Using "regex function"/"trigram index" on sets(lists)

I can’t find the accurate way to use this index on arrays. Not to say that this regular expressions seems to be so specific that they end losing the flexibility of using them (they end looking more like a oneofterms or a anyofterms so they lose their purpose/functionality). For example:

I have this schema:

mutation {
    schema {
        group: string @index(exact,term) .
        name: string @index(exact,term) .
        array_str: [string] @index(trigram) .
    }
}

Then I add this data (I don’t know if there is a shortcut to massively add all the “array_str” elements, please tell me if there is one):

mutation {
  set {
    _:root <group> "test" .
    _:root <name> "root" .
    _:root <array_str> "first" .
    _:root <array_str> "second" .
    _:root <array_str> "third" .
    _:root <array_str> "fourth" .
  }
}

But making queries like the following won’t work at all:

{
  root(func:regexp(array_str, /.*rd$/))@filter(eq(group,"test") and regexp(array_str,/.*rd$/)){
    expand(_all_)
  }
}

RETURNS: Regular expression is too wide-ranging and can’t be executed efficiently.

{
  root(func:regexp(array_str, /[a-z]+rd$/))@filter(eq(group,"test") and regexp(array_str,/[a-z]+rd$/)){
    expand(_all_)
  }
}

RETURNS: Regular expression is too wide-ranging and can’t be executed efficiently.

{
  root(func:regexp(array_str, /third/))@filter(eq(group,"test") and regexp(array_str,/third/)){
    expand(_all_)
  }
}

RETURNS: NOTHING - Showing 0 nodes and 0 edges (I will expect the just inserted node as it contains “third”)

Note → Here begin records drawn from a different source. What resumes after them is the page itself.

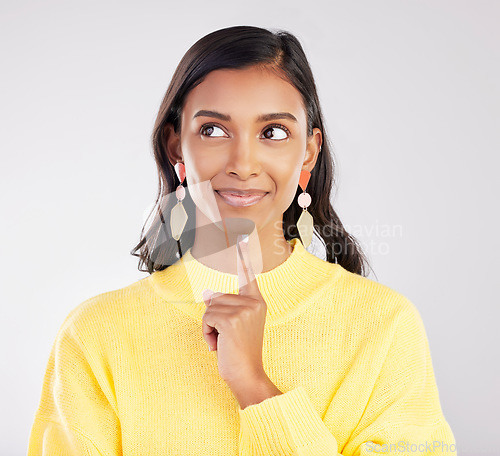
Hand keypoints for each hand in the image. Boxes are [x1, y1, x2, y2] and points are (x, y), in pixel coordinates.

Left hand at [202, 234, 266, 383]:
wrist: (247, 375)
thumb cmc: (240, 351)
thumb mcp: (235, 325)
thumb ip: (225, 307)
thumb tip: (208, 293)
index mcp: (257, 301)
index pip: (248, 274)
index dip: (243, 255)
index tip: (242, 236)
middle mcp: (253, 302)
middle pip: (217, 296)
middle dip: (213, 318)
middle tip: (226, 337)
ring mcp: (244, 310)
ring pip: (210, 307)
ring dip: (209, 327)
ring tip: (223, 342)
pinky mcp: (231, 319)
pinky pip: (207, 317)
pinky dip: (207, 333)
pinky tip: (218, 345)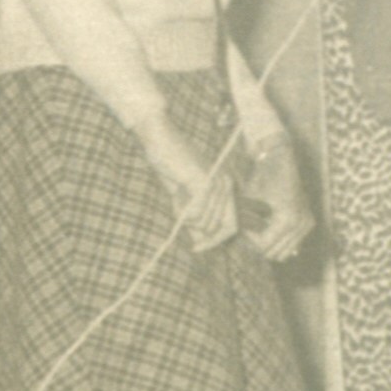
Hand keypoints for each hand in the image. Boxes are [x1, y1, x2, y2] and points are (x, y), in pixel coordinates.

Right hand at [141, 121, 240, 251]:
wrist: (159, 140)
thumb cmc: (170, 166)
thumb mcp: (183, 198)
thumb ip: (194, 218)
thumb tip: (200, 243)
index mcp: (226, 187)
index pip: (231, 225)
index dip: (215, 241)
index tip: (197, 249)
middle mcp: (227, 185)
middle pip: (225, 228)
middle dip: (205, 238)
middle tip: (189, 237)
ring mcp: (218, 183)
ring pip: (205, 223)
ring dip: (185, 216)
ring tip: (177, 195)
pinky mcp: (205, 182)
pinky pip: (196, 214)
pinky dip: (182, 210)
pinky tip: (177, 191)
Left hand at [241, 137, 313, 261]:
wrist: (281, 160)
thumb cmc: (262, 178)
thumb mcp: (248, 201)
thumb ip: (245, 224)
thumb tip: (240, 242)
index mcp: (287, 220)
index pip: (265, 246)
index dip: (250, 240)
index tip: (244, 226)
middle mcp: (301, 224)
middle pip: (276, 252)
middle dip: (260, 244)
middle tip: (250, 228)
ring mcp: (307, 224)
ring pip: (285, 251)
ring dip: (270, 242)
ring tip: (260, 226)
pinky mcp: (308, 222)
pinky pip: (293, 243)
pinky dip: (280, 240)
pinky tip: (271, 226)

Any suggestions to make this work? Seems like right now this index doesn’t provides hard regex functionality and is just another way of implementing “anyofterms” and “oneofterms”.

Thank you!

Hey @RafaARV,

This error is thrown if your regexp returns more than a million results. Executing a query like this can cause a huge memory spike, something better avoided.

I don’t know if there is a shortcut to massively add all the “array_str” elements, please tell me if there is one

Maybe not in this one, but in the upcoming v0.9 release onwards, we’re going to move all mutations to JSON and then you would be able to set all the elements of array directly.

Make the regexp more specific so it generates less than a million results.

Thank you Manish,

This error is thrown if your regexp returns more than a million results.

Make the regexp more specific so it generates less than a million results.

But this was a clean database with only one node (“_:root”), it is not even close to the million of results not even that possibility exists yet (only one node in database).
Making that calculation only by prediction is too arbitrary because most regex operators will result simply banned, for example:

  • Operators like “*” or “+” will be banned as they could reach infinity.

Shouldn’t the efficiency of the queries relay on how much knowledge the user has in making efficient queries among its data and not simply ban the opportunity of making them?

Thank you!.

There’s no prediction in the system. It runs the regexp, and only if it ends up matching more than a million results, would it throw this error. If there’s only one result, something weird is going on. Can you please file a bug?

This topic was automatically closed 30 days after the last reply. New replies are no longer allowed.